本書『紙鑑定士の事件ファイル』(宝島社)は、第18回『このミステリーがすごい!』大賞の受賞作。紙鑑定士と言っても実態は、紙の販売代理業を西新宿で営む主人公・渡部のもとに、「こちらは<渡辺探偵事務所>じゃなかったですか。何でも解決してくれる神探偵さんがいるって聞きましたけど」と一人の女性がやってくる。この書き出しに「にやり」とするミステリーファンもいるだろう。直木賞作家・原尞の私立探偵・沢崎シリーズの事務所が、西新宿の渡辺探偵事務所であり、いつも奇妙な依頼で幕を開けるからだ。
女性は彼氏の浮気調査をしてほしいという。手がかりはピンボケしたプラモデルの写真一枚。渡部は以前いた会社の得意先の出版社が模型専門誌を発行していたことを思い出し、その伝手で伝説のプロモデラー・土生井(はぶい)に出会う。
戦車が2台並んだジオラマの写真から、土生井はみごとな推理を展開、一件落着したところへ、次の依頼者が現れる。「行方不明になった妹を探してほしい」と、妹の部屋にあった家のジオラマを持って訪ねてきたのだ。
紙の専門家である渡部と模型の専門家である土生井がタッグを組み、事件の謎に挑む。スマホは持っているものの使い方を知らない土生井に、渡部がツイッターやLINE、画像検索、ストリートビューを教え、手がかりをつかんでいく。
やがて、そのジオラマが大量殺人を示唆するものであることに気づいた渡部は、東北の被災地へ向かう。そこで見たものは......。
著者の歌田年さんは、1963年生まれ。明治大学文学部を卒業、出版社勤務を経て、現在はフリー編集者、プラモデル造形家。
実は、渡部と土生井は歌田さんの分身でもある。歌田さんは出版社で25年間、模型雑誌の編集を担当し、ときには自ら模型をつくることもあった。その後、印刷用紙を調達する生産管理部に異動した。だから「模型」と「紙」の専門家だったのだ。
本書のつくりも少し凝っている。見返しには、カバー、表紙、帯、本文などに使われている紙の種類が詳しく一覧になっている。本文は4種類の紙ということだが、素人には違いがまったく分からない。
また扉と本文の間には「警察署に届いた手紙」というメモ用紙が挟まっている。証拠品の手紙付きという「読者参加型ミステリー」と版元はうたっている。
紙と模型のうんちくが、きちんとミステリーの筋の解決に絡んでいるので、最後まで飽きない。ジオラマにも兵器や鉄道、家などのジャンルがあり、ミニチュアハウスという分野があることも分かった。

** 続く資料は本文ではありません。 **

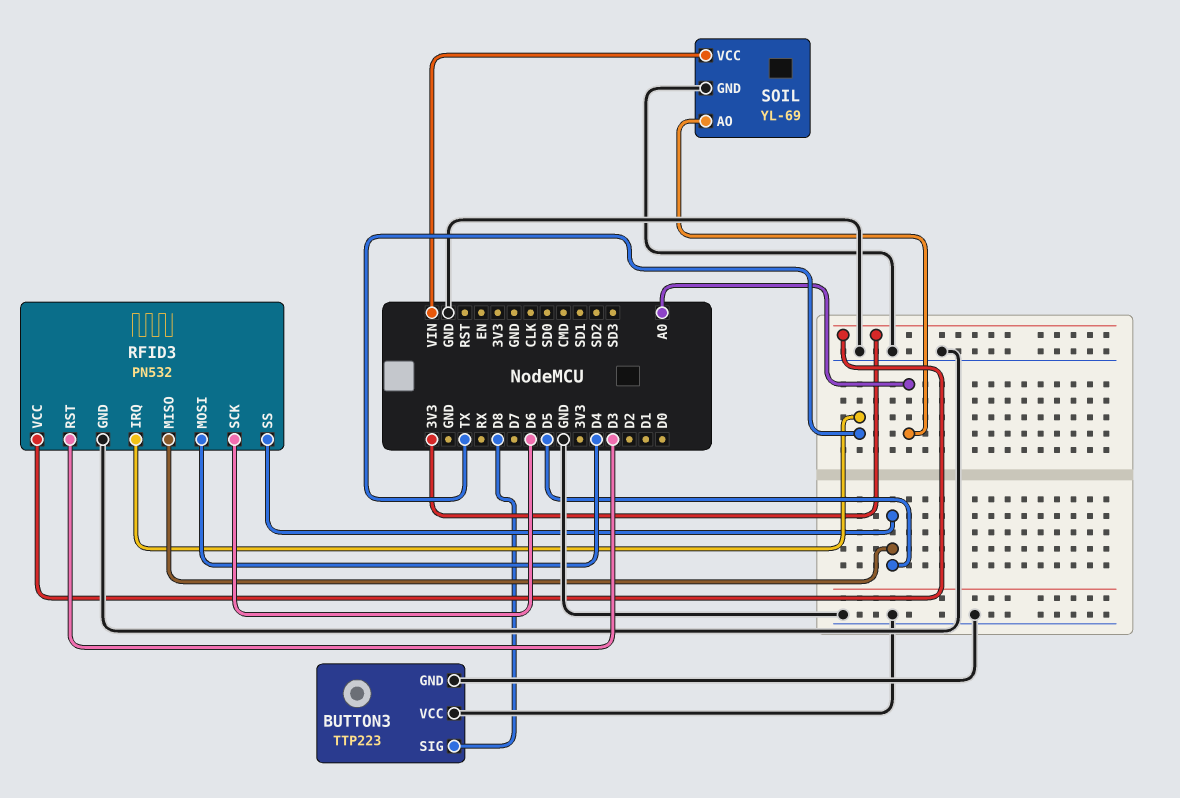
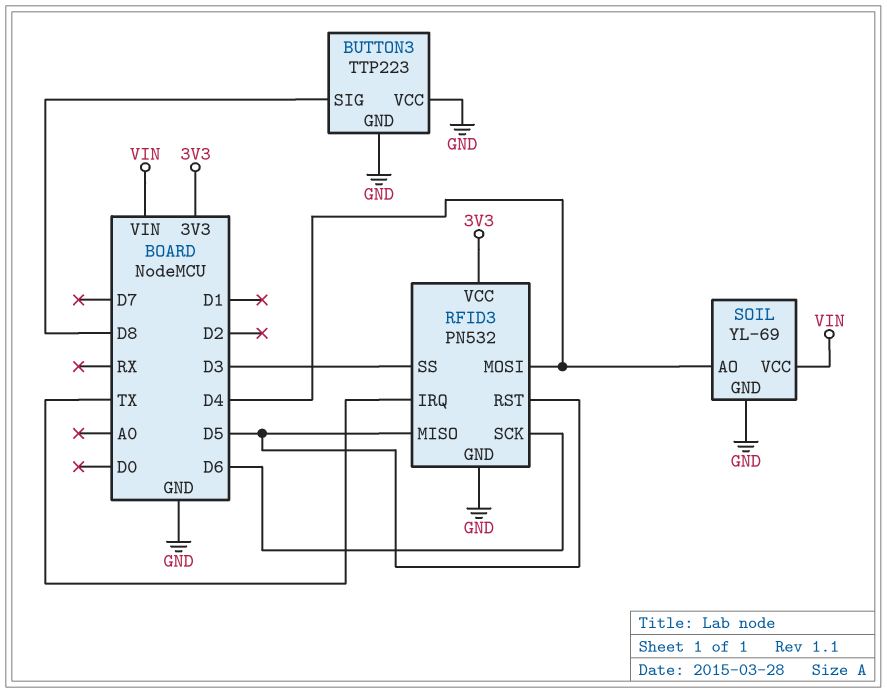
RFID3 pin RST: D3 -> D5
RFID3 pin SS: D5 -> D3
SOIL pin AO: A0 -> D4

歌田さんは「プラモデルの造形も小説の創作も私にとっては似ています。最初に大枠を決めて後から細かな描写を足し算していく作業です。これからもディテールにこだわった作品を生み出していきたいです」と話している。
プロモデラーとしての活動も行っており、2017年と19年にはオリジナル造形の個展も開いたという。
得意なもの、好きなことを仕事に生かせ、ということは多くのビジネス啓蒙書が説いていることだが、それを地でいく受賞であり、デビュー作の刊行となった。